### ACTIVITY
The output should be every line below that includes the word "defects".

### PROVIDED RECORDS
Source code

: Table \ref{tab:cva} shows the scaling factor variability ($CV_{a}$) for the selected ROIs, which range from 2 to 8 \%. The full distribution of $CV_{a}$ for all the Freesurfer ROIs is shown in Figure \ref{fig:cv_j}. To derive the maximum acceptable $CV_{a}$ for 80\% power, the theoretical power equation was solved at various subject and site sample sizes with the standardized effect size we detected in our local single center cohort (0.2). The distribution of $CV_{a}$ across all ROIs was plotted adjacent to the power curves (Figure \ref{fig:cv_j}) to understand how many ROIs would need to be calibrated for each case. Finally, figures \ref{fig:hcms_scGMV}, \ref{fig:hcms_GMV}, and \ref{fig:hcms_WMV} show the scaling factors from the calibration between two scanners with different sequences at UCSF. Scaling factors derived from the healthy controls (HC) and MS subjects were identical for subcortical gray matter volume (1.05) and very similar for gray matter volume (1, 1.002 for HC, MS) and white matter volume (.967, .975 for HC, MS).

==

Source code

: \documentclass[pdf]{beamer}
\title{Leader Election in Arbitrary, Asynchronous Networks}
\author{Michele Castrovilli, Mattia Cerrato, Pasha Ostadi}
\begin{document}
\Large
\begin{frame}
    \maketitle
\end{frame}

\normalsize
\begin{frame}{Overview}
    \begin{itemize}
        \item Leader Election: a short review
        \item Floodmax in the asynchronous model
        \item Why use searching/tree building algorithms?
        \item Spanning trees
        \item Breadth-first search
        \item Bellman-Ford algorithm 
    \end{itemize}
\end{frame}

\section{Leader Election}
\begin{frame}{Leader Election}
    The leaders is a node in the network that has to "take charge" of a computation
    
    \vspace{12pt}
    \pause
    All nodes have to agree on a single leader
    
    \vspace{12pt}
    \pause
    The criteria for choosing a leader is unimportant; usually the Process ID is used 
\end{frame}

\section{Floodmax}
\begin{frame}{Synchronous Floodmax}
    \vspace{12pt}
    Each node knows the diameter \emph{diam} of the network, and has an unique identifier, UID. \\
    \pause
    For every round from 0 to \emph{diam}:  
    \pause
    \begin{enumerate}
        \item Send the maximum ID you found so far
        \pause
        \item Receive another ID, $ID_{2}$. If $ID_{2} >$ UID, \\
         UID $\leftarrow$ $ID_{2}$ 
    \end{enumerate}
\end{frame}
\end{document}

---

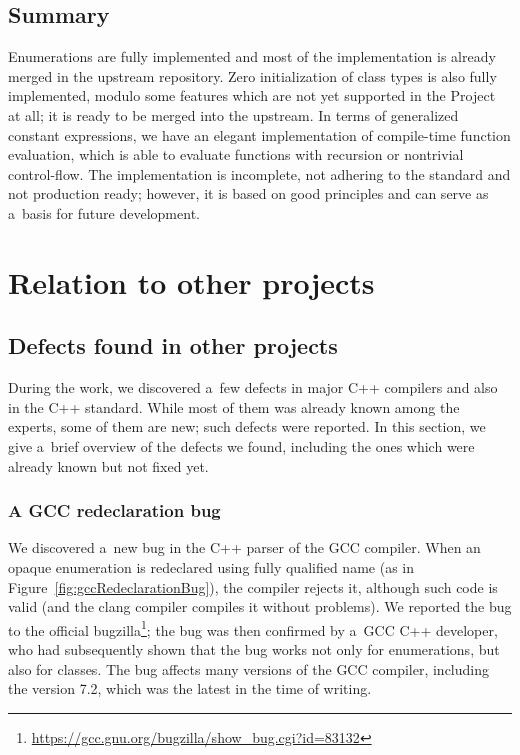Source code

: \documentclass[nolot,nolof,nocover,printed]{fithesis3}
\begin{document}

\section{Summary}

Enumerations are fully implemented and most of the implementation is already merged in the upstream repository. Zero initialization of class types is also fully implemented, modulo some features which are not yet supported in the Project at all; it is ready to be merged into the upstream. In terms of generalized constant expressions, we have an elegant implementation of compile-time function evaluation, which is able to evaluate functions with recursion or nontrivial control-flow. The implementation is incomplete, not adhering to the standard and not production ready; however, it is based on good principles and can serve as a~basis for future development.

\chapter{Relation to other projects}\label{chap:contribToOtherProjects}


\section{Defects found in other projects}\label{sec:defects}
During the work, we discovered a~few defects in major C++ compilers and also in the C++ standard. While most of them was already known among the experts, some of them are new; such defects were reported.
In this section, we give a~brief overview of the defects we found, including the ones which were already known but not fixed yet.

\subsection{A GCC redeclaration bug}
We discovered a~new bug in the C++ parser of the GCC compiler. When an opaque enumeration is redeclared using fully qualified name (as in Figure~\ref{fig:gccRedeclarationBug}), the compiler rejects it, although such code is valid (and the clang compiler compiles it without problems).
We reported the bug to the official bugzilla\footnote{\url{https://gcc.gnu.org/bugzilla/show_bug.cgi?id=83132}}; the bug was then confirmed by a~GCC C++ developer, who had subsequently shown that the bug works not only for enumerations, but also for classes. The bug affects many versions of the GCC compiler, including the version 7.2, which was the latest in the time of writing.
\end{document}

### EXERCISE ANSWER
\section{Defects found in other projects}\label{sec:defects}
During the work, we discovered a~few defects in major C++ compilers and also in the C++ standard. While most of them was already known among the experts, some of them are new; such defects were reported.
In this section, we give a~brief overview of the defects we found, including the ones which were already known but not fixed yet.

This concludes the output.